The show’s over; time for everyone to go home. My last kid has started school. I am no longer an at-home dad.
Now I suppose I’m just unemployed. That’s fantastic for the ego. I mean, really great. It’s always nice to see yourself taken down a peg or 50.
Over the last month, I’ve gotten the question, “What are you going to do now with all your free time?” What free time, I’ve got lists a mile long! Time is accounted for, and it demands to be paid, credit not accepted.
So what do I do now? Well, basically I sit in the house and wonder why Oprah has abandoned me. I mean, not to be a dick or anything, but there was a clear promise made. My life after being an at-home parent was supposed to be eating bonbons on the couch getting fat and watching Oprah. And where is she now? She cut bait and now there is no Oprah in my life. So I’ve had to find other ways to fill my time.
- I see a movie every Tuesday morning. I have watched a slender man, a nun, and a dude fist fight a megalodon. Movie pickings are slim.
- Contemplate the difference between the comma and the semicolon, not understand either, and try to use them in a sentence the right way anyway; it’s not going well.
- I look up recipes on the internet and then decide the perfect time to tell my wife about them. I don’t cook them. I hate cooking.

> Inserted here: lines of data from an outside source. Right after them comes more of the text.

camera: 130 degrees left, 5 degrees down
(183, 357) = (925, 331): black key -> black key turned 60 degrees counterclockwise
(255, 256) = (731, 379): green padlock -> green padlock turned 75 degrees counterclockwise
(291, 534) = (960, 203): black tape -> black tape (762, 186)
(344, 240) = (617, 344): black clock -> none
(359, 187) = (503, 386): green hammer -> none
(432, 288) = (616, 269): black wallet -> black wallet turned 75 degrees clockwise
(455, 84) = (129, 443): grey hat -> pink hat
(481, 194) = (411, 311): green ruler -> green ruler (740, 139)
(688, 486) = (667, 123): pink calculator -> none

- I’m currently working on training a triceratops. It’s difficult as he keeps killing me. That sounds way cooler than the truth that I’m playing my son’s video games.
- I wander around Costco and try to figure out why their hot dogs are so cheap. Then I buy power tools and return them before I leave the store. I enjoy the human interaction.

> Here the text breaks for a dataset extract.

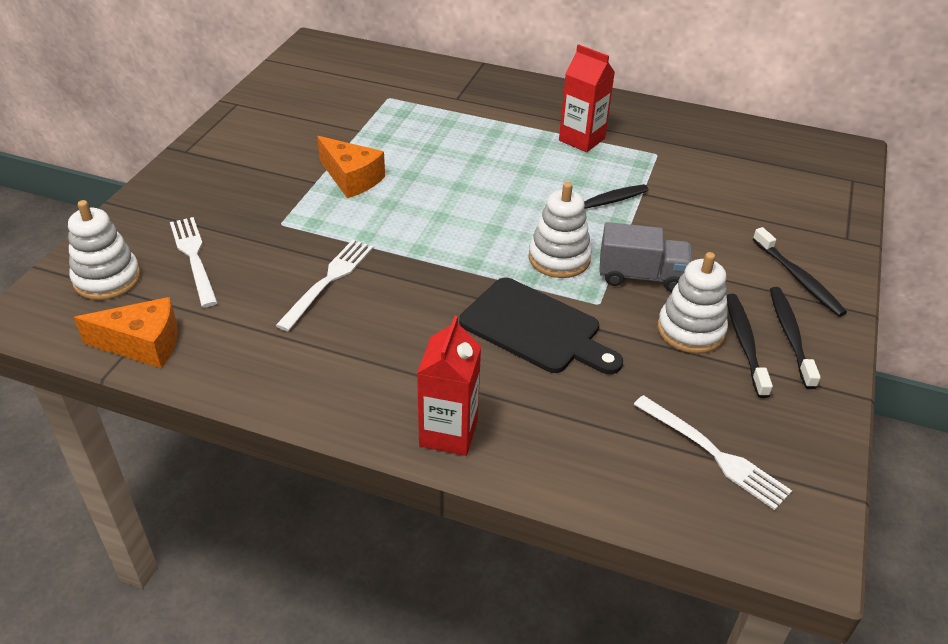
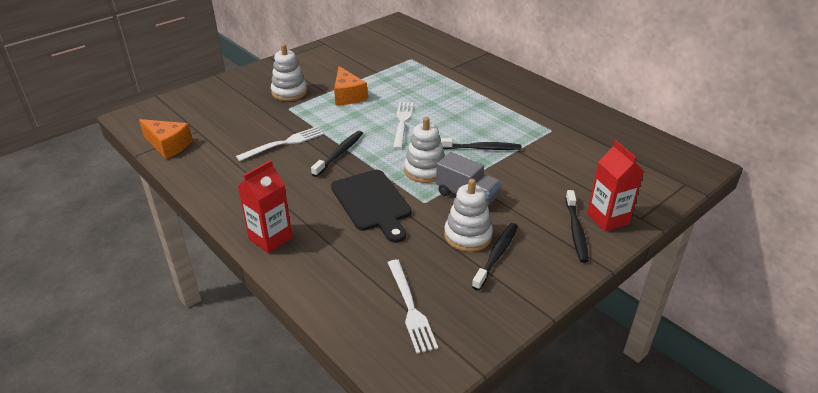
camera: 30 degrees right, 5 degrees down
(107, 279) = (181, 111): white stacking toy -> white stacking toy (289, 92)
(194, 257) = (230, 112): white fork -> white fork (402, 123)
(581, 139) = (508, 109): red carton -> red carton (607, 219)
(790, 336) = (533, 261): black toothbrush -> black toothbrush (339, 153)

- There is so much more time in my day to not clean.
- Read Urban Dictionary and mingle with the juvenile delinquents who hang around the bad parts of town. Jokes on you, Joey. I’m a narc and I’m going to get you to care about learning again!
- I listen to a lot of Rage Against The Machine. Like, a ton. I don’t think it’s healthy.
- Dance in my underwear while listening to Rage Against The Machine. Joey is not invited.
- Charge all the electronics in the house.
- I tried to ride the dog but he thought it was something else and now things are weird between us.
- Sit on my porch and randomly wave at anyone who drives by. I do this for a full hour every day. What are they driving around my neighborhood for? Are they casing the joint? Blah blah blah and now I’m rebranding myself as a superhero who fights crime and makes HOA complaints.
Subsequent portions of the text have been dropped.